- **Aufgabenstellung**
Wie lauten im folgenden Material die Zeilen von der Zeile mit „og Center |“ bis einschließlich der Zeile mit „Oct 15, 2025“, ausgegeben als JSON-Liste von Strings mit einem Eintrag pro Zeile und ohne Leerzeilen?

- **Datenauszug**
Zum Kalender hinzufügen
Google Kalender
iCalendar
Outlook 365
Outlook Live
==
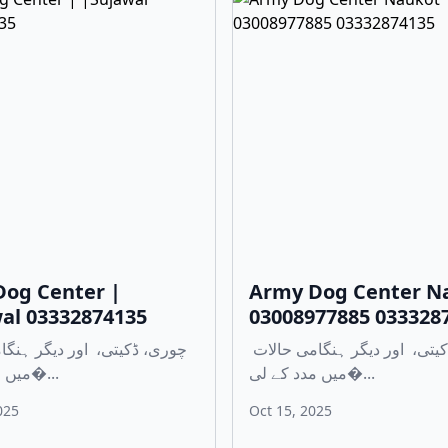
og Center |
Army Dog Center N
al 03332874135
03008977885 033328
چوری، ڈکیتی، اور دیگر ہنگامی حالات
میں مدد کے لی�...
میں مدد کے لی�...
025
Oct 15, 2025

- **Lösung**
[
  "og Center |",
  "Army Dog Center N",
  "al 03332874135",
  "03008977885 033328",
  "چوری، ڈکیتی، اور دیگر ہنگامی حالات",
  "میں مدد کے لی�...",
  "میں مدد کے لی�...",
  "025",
  "Oct 15, 2025"
]